Saved data entries:
Segment Open
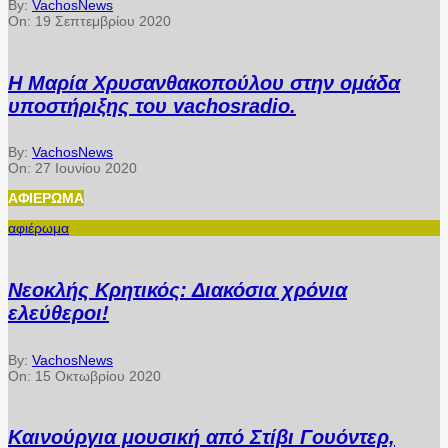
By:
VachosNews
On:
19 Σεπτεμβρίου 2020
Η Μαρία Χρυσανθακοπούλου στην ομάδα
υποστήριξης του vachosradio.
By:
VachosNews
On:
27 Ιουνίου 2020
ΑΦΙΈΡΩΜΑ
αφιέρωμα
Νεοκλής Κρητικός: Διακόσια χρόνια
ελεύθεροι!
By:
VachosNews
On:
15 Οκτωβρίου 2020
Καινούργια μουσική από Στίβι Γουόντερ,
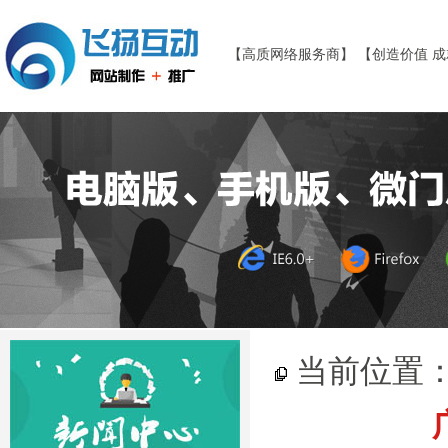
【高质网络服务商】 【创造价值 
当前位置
Segment Closed
Segment Open
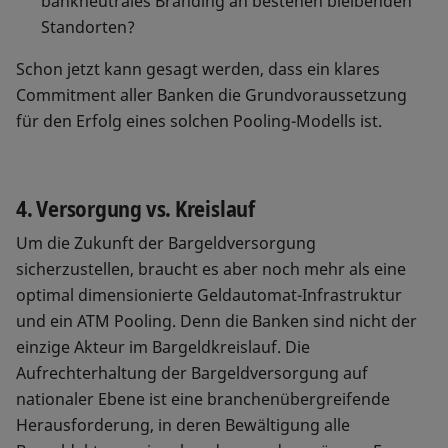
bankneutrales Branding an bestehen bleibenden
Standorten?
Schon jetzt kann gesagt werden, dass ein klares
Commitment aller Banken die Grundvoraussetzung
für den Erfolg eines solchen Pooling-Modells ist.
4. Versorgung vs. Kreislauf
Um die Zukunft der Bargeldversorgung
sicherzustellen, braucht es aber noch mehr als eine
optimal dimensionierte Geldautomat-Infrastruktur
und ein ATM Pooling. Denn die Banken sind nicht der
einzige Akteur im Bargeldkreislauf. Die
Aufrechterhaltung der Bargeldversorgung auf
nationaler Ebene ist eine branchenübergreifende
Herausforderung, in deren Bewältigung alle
Segment Closed
Segment Open
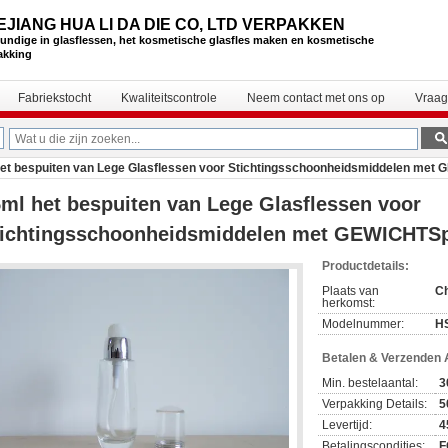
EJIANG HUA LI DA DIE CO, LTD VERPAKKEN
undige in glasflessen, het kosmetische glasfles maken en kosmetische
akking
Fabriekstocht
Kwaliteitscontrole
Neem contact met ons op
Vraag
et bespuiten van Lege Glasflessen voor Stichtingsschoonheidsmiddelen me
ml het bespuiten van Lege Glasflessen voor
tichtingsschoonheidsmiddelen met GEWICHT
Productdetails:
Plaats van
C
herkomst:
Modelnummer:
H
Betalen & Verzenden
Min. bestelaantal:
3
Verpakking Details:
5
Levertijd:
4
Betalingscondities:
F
Segment Closed
*Work task*. Your reply should be a single number: how many lines in the entries above hold the string "Banken".

*Solution*. 2